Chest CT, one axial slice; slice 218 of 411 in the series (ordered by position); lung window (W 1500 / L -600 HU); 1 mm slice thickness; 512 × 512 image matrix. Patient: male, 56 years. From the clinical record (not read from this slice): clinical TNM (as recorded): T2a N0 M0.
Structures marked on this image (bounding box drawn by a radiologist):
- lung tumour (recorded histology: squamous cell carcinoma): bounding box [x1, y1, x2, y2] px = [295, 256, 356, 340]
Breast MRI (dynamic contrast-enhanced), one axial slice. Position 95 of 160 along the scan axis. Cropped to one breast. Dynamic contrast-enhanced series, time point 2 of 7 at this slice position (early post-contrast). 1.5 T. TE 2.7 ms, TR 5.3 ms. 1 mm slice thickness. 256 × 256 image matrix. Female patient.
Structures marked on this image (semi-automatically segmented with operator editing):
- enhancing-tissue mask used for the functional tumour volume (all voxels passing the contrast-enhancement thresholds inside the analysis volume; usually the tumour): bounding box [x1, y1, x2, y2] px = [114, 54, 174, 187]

* * *

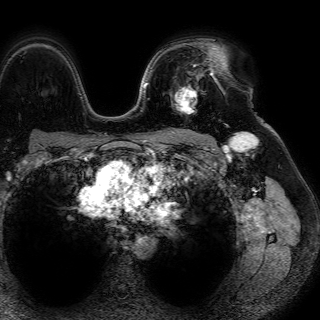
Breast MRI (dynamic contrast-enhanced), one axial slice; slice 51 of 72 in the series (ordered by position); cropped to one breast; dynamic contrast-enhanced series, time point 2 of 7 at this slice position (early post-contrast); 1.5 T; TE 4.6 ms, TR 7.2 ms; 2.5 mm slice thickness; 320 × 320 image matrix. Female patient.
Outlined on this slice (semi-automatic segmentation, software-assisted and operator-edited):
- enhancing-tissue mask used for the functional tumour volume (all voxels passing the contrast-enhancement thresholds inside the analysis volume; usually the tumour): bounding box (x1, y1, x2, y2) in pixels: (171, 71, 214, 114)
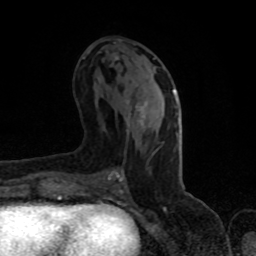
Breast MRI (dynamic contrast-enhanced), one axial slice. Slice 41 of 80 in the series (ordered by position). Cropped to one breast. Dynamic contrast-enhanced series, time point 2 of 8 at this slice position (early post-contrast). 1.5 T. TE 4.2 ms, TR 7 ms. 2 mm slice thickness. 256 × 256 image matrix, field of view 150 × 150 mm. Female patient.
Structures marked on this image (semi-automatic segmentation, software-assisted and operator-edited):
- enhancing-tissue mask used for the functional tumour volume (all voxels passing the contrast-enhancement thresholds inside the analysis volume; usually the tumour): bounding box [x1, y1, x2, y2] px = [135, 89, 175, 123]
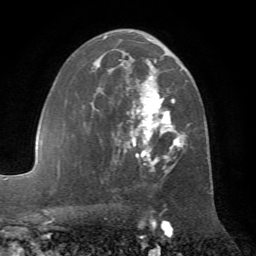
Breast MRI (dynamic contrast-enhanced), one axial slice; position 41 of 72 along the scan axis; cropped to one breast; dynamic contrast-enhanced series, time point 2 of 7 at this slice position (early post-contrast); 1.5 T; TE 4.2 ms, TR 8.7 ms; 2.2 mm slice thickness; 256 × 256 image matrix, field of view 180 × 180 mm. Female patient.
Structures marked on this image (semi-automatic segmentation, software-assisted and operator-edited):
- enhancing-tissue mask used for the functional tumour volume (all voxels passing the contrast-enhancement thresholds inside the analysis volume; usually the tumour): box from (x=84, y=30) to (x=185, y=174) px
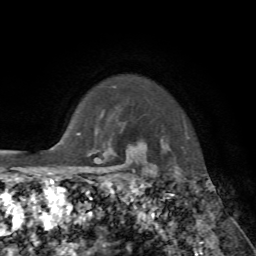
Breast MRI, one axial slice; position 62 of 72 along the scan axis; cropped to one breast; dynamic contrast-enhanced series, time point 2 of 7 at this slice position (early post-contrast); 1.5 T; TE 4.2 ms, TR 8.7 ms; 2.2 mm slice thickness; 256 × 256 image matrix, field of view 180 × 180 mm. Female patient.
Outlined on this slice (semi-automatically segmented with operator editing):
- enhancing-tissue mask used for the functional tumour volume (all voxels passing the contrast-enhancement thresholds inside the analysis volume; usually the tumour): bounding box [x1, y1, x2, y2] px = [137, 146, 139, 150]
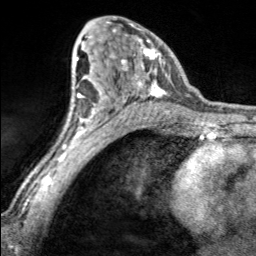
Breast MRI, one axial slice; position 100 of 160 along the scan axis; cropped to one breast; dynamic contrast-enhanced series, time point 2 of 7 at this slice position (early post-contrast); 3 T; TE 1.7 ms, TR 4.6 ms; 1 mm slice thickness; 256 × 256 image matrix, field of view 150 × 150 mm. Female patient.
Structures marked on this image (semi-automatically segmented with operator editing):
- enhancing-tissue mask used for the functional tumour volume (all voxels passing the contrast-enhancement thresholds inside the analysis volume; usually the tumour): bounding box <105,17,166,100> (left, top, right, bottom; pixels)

Assignment ▸ Only lines holding the word "lung" belong in the answer; copy all of them from the records.

The answer ▸
Chest CT, one axial slice; slice 218 of 411 in the series (ordered by position); lung window (W 1500 / L -600 HU); 1 mm slice thickness; 512 × 512 image matrix. Patient: male, 56 years. From the clinical record (not read from this slice): clinical TNM (as recorded): T2a N0 M0.
- lung tumour (recorded histology: squamous cell carcinoma): bounding box [x1, y1, x2, y2] px = [295, 256, 356, 340]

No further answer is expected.